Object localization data
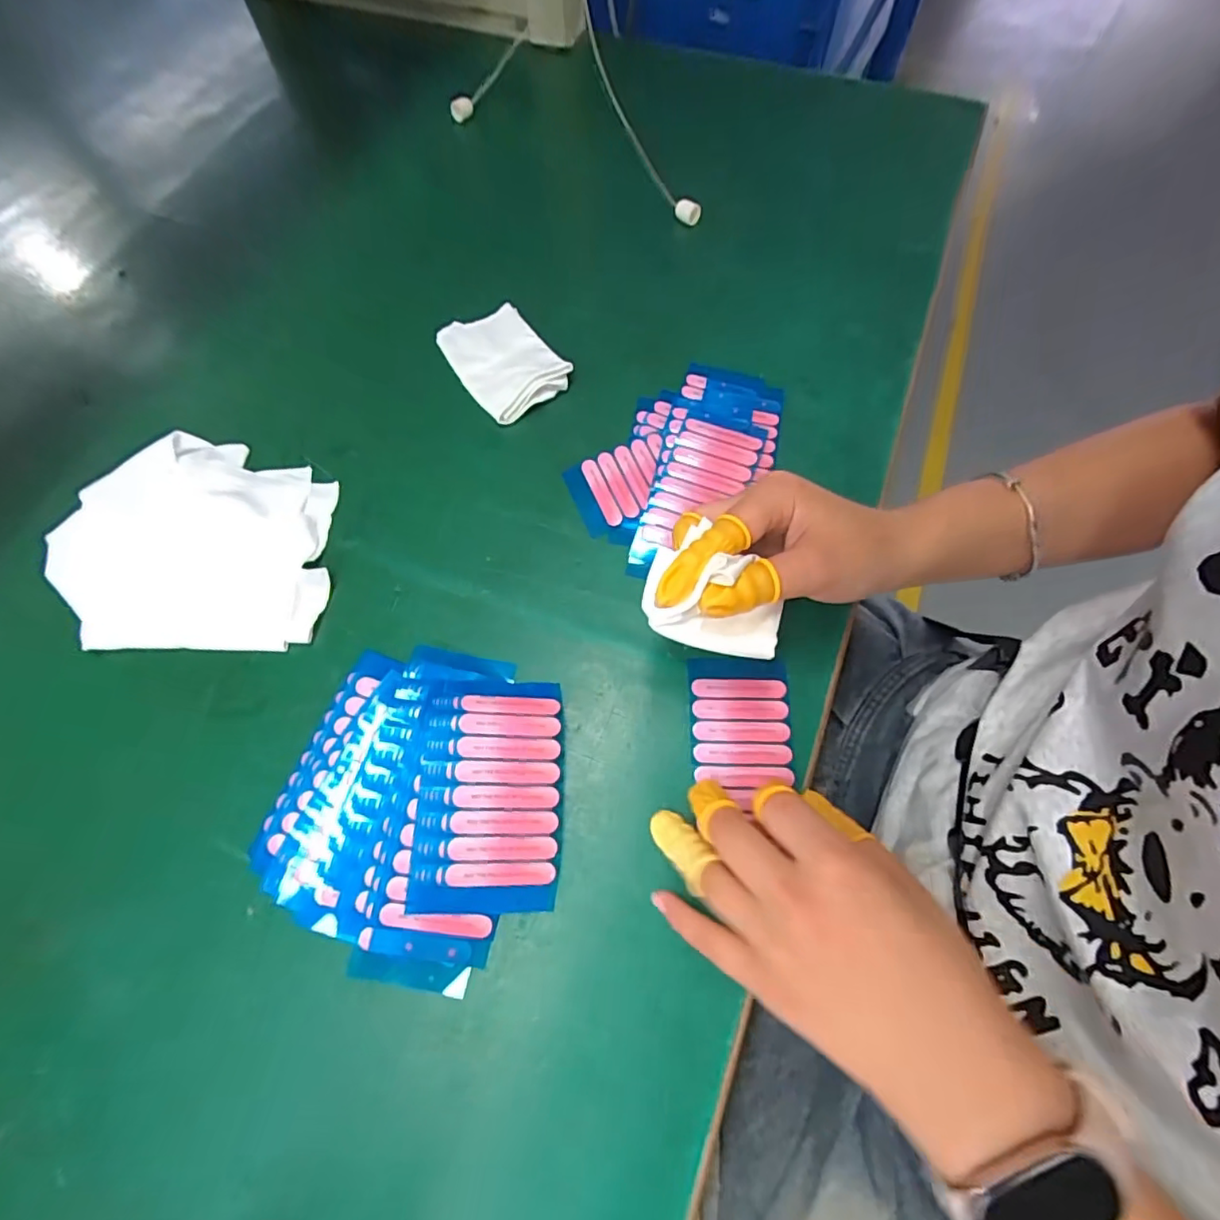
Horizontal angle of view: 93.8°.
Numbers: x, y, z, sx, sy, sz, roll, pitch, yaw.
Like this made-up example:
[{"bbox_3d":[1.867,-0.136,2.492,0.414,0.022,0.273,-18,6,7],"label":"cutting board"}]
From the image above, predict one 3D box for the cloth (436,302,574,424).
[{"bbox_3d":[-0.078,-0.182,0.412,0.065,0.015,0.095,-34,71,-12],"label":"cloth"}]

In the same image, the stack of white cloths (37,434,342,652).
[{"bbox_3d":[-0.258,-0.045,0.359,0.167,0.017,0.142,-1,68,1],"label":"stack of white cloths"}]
--
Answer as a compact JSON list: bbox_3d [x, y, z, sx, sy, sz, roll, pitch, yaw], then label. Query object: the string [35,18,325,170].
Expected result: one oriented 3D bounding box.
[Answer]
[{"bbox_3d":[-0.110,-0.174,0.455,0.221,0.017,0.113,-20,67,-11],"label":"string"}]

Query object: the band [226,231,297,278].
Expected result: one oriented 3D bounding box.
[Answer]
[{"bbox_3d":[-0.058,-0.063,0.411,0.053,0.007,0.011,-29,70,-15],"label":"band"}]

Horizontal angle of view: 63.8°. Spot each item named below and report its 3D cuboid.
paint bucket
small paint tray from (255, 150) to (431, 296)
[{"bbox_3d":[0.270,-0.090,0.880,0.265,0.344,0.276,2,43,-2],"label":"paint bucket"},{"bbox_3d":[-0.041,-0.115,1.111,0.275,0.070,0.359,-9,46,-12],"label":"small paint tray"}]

What this task involves> Look through the entries above, find each line containing "roll", and copy it.

Answer space>
Numbers: x, y, z, sx, sy, sz, roll, pitch, yaw.
Answer as a compact JSON list: bbox_3d [x, y, z, sx, sy, sz, roll, pitch, yaw], then label. Query object: the string [35,18,325,170].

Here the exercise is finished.